The molecular weights (Mw and Mn) and polydispersities (Mw/Mn) of TG and its DPs oxidized by different dosages of degradation agents are presented in . It was found that the native TG had high Mw with narrow molecular weight distribution (MWD) (Mw/Mn = 1.154). After oxidative treatments, the molecular weight of TG decreased with the increasing concentration of degradation agents (H2O2; H2O2+VC), and the Mw/Mn of DPs had no obvious changes compared with that of TG, which indicated that the components of DP were relatively homogeneous.[Citation19]

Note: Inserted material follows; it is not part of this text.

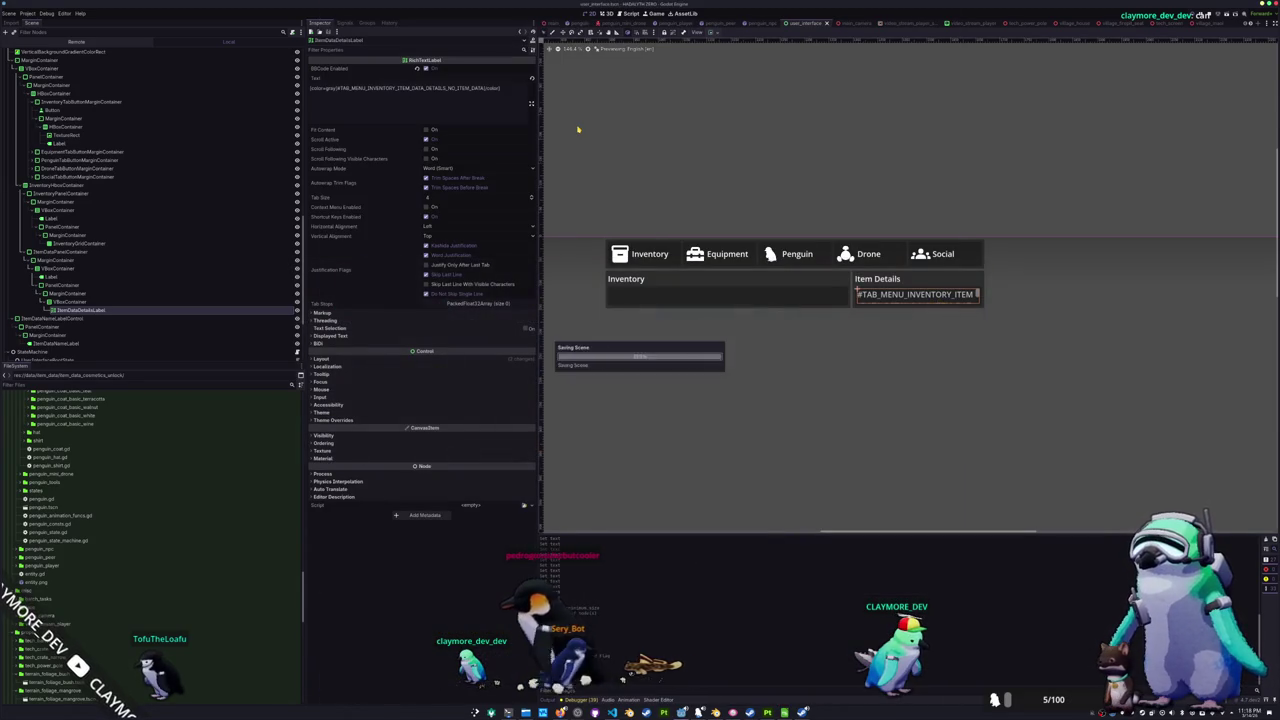
scroll(200, 270, "down", 3)
left_click(120, 328)
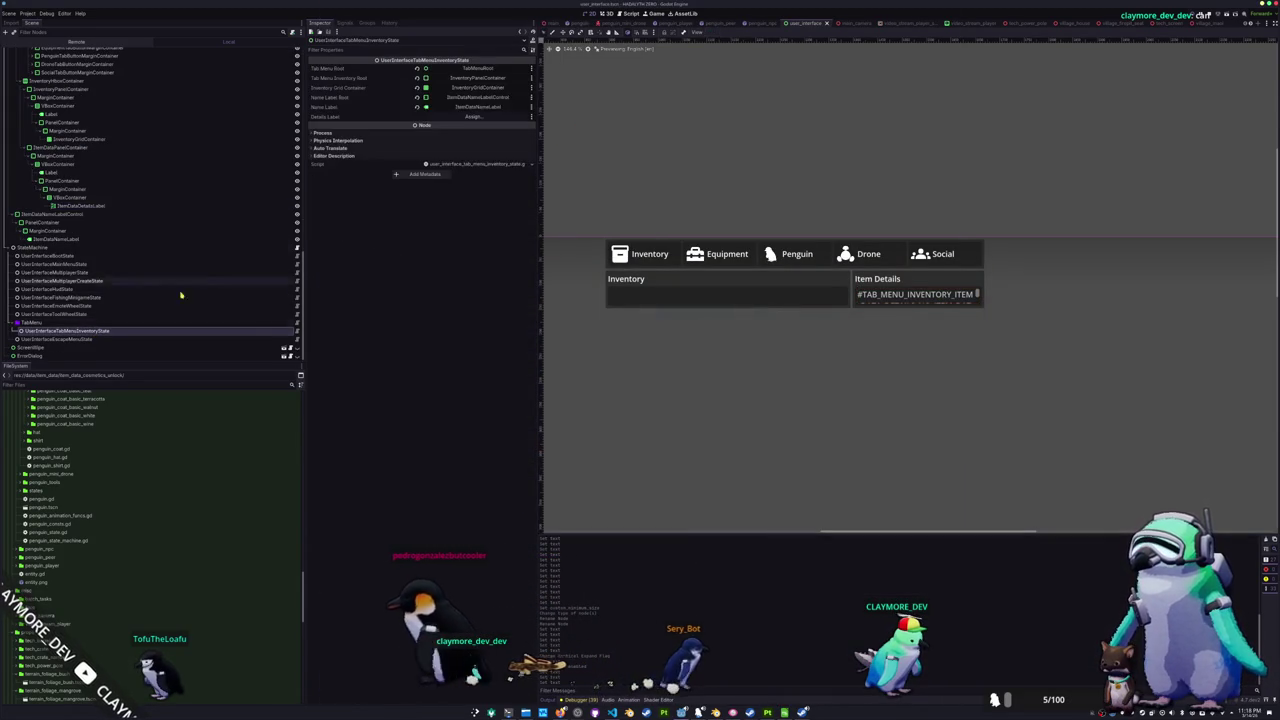
left_click(473, 116)
left_click(657, 357)
left_click(663, 463)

Table 1. Molecular weight of TG and degradation products.

In general, the degradation of TG by H2O2 was predominantly attributed to free radical reactions. H2O2 is a very weak acid with a pKa of 11.6, it reacts with the perhydroxyl anion to form highly reactive hydroxyl radical, which results in the scission of polysaccharide chains.[Citation20] The DPs maintained relatively high Mw (above 1000 × 103 Da) when low concentration of H2O2, ranging from 0.4 to 1.0 mM, was used. However, obvious decreases in Mw occurred after TG reacting with high concentrations of H2O2 (from 10 to 100 mM) for 4 h, the lowest Mw of DP was 62.4 × 103 g/mol. It implied that single addition of H2O2 could lead to the degradation of TG, and the degradation degree was quite dependent on H2O2 concentration.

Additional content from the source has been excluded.